This semester I enrolled in a course entitled “Digital History: Historical Worlds, Virtual Worlds, Virtual Museums”— thoroughly intrigued by the course’s description which promised to teach me to “harness emerging technologies to educate the public about the past.” It seemed familiar, yet distant enough from my existing skill set to be rewarding.

And I very quickly found out how right I was. Within the first week, we were immersed in texts that discussed the real world, real applications of virtual worlds and video games. In the second week, we were abreast of all the educational historical games on the web and the differences (good or bad) between them. And in the third week, we were spending class periods—and weekends—debating the pros and cons of scores of topics that we would collectively have to narrow down to one, and then commence spending a semester developing it into an interactive, educational, and fun virtual game.

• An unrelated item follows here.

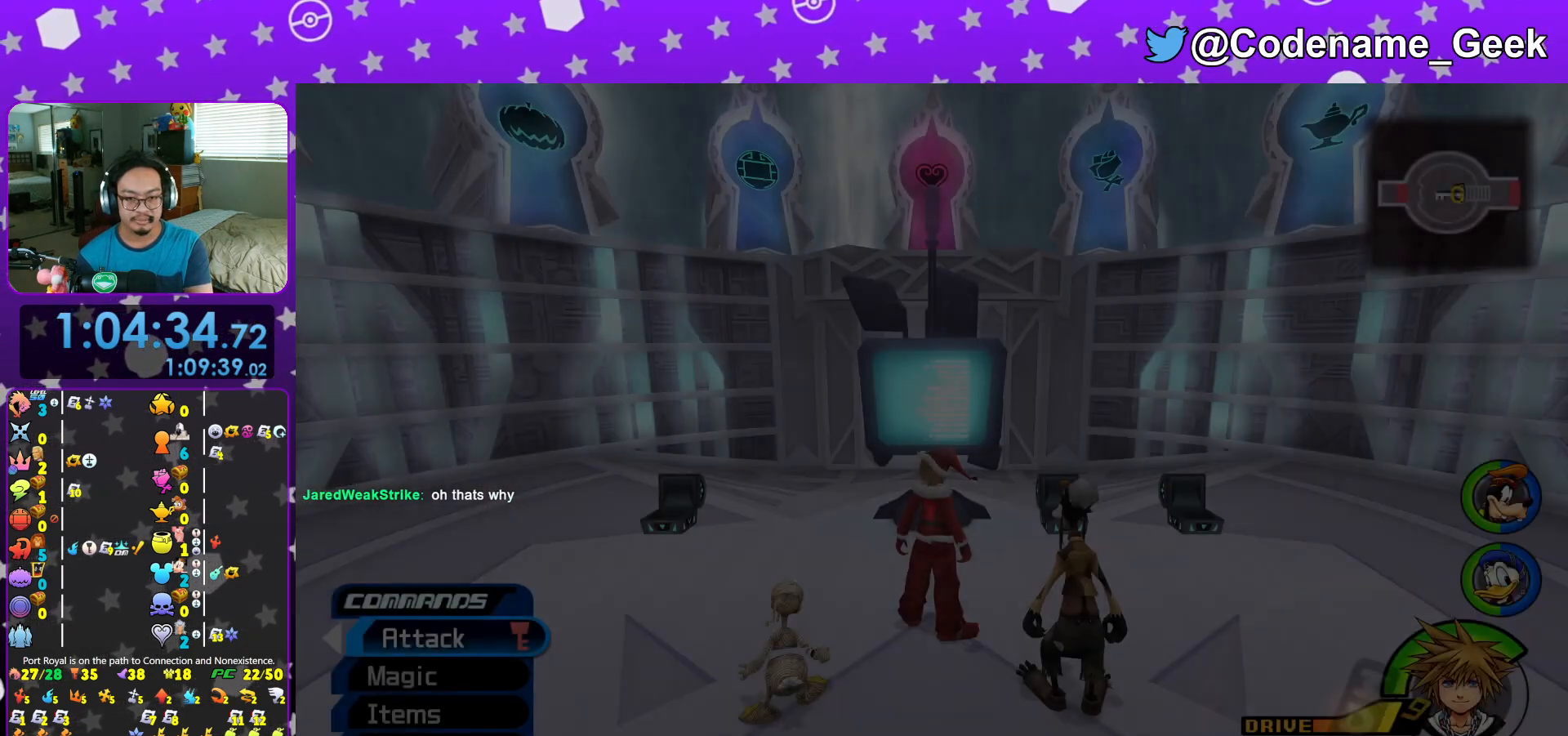
{"buttons": [], "left_stick": "center", "right_stick": "center", "events": [[66, "START", "up"], [300, "START", "down"], [500, "START", "up"]]}
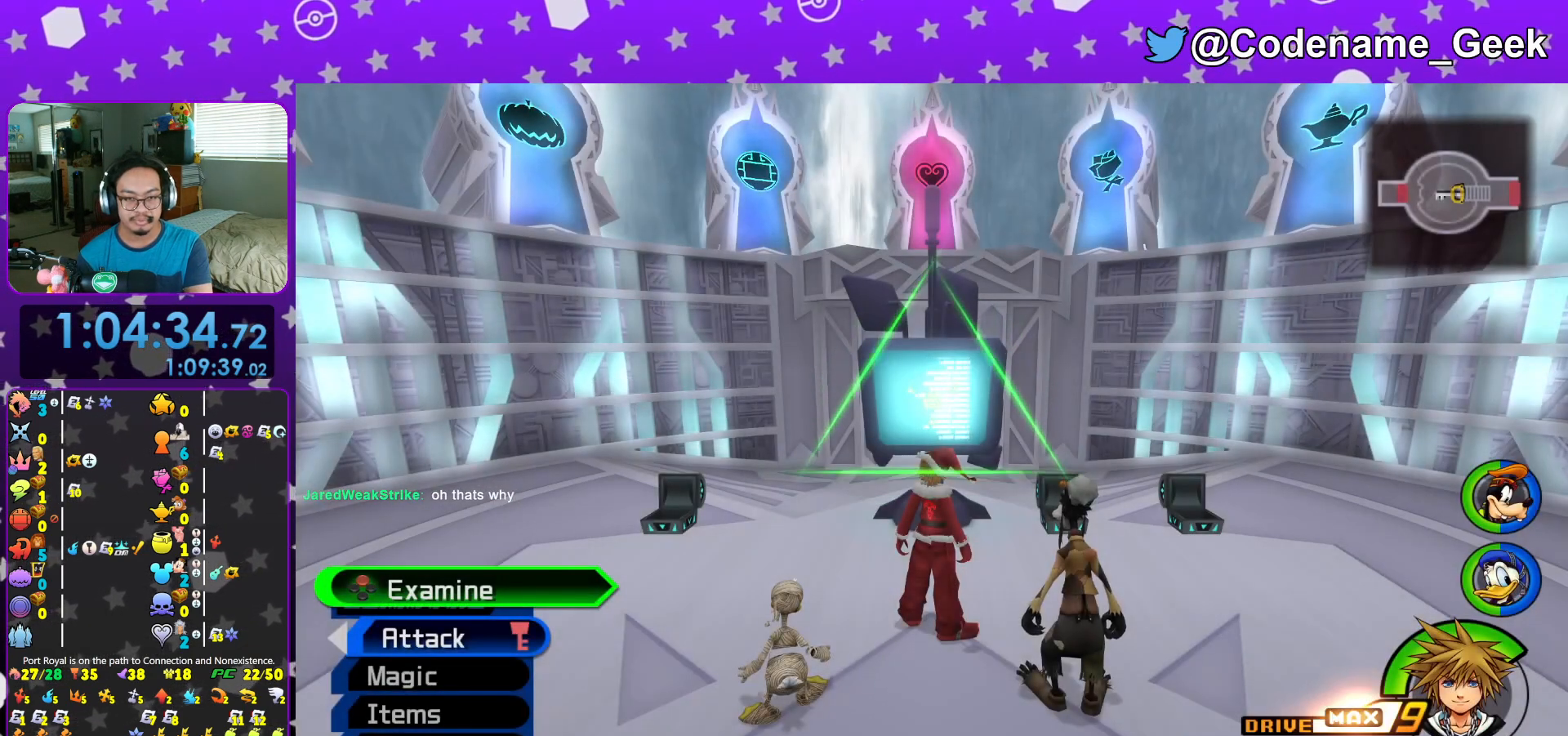
{"buttons": [], "left_stick": "center", "right_stick": "center", "events": [[150, "START", "down"], [267, "START", "up"]]}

Digital Giza, based out of Harvard University, is a solid example of an interesting, interactive digital history project. As you can get a glimpse of here, the project focuses on digitizing the archaeology of Giza, Egypt.

I led the topic-charge boldly and confidently: recreating the interior of Blake’s apartment and studio would surely be interesting and educational to users worldwide. Having spent a portion of last semester’s course on “Radical Romantic Critical Theorists” with Morris learning about Blake’s complex illuminated printing process, I thought there was a phenomenal opportunity to depict that process through an interactive, digital recreation of his studio in Lambeth. Users could see works like The Songs of Innocence and of Experience and The Marriage of Heaven and Hell come to fruition through a matter of clicks, rather than having to buy a plane ticket to visit them personally or procure a variety of supplies and know-how to try and recreate the process themselves. Furthermore, the Blake Archive team could contribute to, help with, and support the creation of the project—it seemed like a perfect collision between my digital humanities worlds.

My classmates, however, were not so enchanted by what promised to be a significantly intricate and complex project, and Blake quickly, dishearteningly, fell to the wayside.

We explored a number of other topics afterwards: Fort Niagara, Kodak, Downtown Rochester, ancient Greece, the Erie Canal, the Rush Rhees Library, and each was turned down—some were too local, some too niche, and others just seemed to lack wide appeal. Then, after discussing how covering the Rush Rhees Library could potentially lead us to explore its mysterious underground bomb shelter (which later, it turned out, is apocryphal), our professor, Dr. Michael Jarvis, interjected: “What about Bermuda?” To which we all internally responded, “What about Bermuda?” And then, after much exploration of the country’s serendipitous founding through the fantastic story of the Sea Venture and its crew, we confidently echoed our professor: “What about Bermuda!”

And just now—five, six, seven weeks into the semester (I refrain from counting as it reminds me of the looming seminar paper due dates)—we have some semblance of a digital historical project: a text-based survival game that has users select from different historical and ahistorical options to determine if the Sea Venture and its company would’ve survived a level-5 hurricane, a crash-landing on a distant island, and a return to the dying, flesh-fed Jamestown Colony under their command.

Pictured here is a rough mock-up of what we expect the title screen of Sea Ventures: A Digital History Survival Game to look like. This was made entirely by our programming team using PhotoShop and Unity.

And though it isn’t Kodak, or the apocryphal Rush Rhees bomb shelter, or anything close to the intricate and eccentric artistry of William Blake (in other words: not at all anything I’m usually interested in), I’ve found that it’s phenomenally intriguing nonetheless. When we’re working, we’re learning fantastic things: the story of a ship that saved the colonization of America, the intricate—and sometimes mutinous—histories of the passengers on board, and, more pragmatically, how to write about these things with an eye towards the public, how to make them interesting yet educational, how to code them into gameplay, how to represent and misrepresent history…! In other words, when we’re working, we’re learning no longer just for ourselves, but for the sake of enthusiastically sharing that knowledge with others.

Through all of this—the topic debating, the platform determining, the gameplay discussing, the project managing, the script writing, the frustrated messaging, the researching upon researching, and the designing—I’ve quickly learned that a lot goes into creating digital projects. And through the Blake Archive (and its weekly meetings, and office hours, and script [hand and code] decoding, and proofing sessions, and topic lessons, and cross-country communications) I’ve learned that a lot goes into maintaining digital projects.

And still, as I send another message to my Digital History group; and still, as I update yet another document about the crew of the Sea Venture; and still, as I head to my office hours to become a part of Blake’s French Revolution once more; and still, as I write a blog post amidst piles of assigned readings—I find that there is nothing more rewarding than getting digital, getting historical, and sharing the products of those efforts with the world.